◆ Task to complete ◆
Locate the word "Rijn" in the data below, then copy every line that holds it.

★ ★ ★

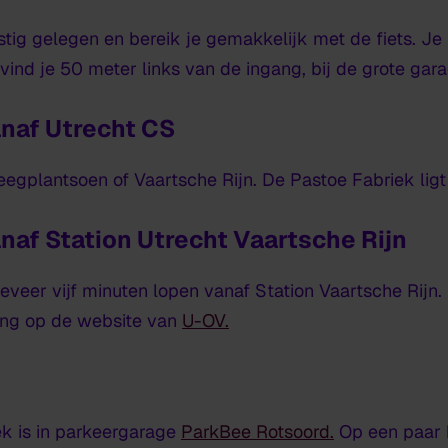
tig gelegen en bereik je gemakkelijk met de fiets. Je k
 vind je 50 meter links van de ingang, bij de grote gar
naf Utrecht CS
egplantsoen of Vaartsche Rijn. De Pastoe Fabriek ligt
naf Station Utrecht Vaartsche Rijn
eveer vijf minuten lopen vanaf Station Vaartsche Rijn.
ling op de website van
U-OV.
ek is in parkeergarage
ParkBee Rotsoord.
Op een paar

★ ★ ★

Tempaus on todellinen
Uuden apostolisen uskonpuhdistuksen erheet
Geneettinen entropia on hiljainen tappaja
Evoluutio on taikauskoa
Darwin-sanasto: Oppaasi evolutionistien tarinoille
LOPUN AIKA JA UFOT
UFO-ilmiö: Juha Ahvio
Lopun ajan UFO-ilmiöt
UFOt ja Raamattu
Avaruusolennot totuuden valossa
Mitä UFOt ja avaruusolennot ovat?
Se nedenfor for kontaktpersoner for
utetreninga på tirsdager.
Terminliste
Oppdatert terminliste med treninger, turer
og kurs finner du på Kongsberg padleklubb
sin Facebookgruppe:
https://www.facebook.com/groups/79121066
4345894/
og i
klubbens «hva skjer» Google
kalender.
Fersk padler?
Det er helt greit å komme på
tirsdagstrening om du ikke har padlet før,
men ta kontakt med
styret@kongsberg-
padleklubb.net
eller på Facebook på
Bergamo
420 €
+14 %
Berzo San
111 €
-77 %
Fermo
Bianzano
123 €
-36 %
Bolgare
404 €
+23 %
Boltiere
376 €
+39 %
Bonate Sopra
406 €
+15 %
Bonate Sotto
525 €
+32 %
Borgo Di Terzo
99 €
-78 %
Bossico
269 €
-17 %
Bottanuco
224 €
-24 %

★ ★ ★

◆ Answer for this exercise ◆
egplantsoen of Vaartsche Rijn. De Pastoe Fabriek ligt
naf Station Utrecht Vaartsche Rijn
eveer vijf minuten lopen vanaf Station Vaartsche Rijn.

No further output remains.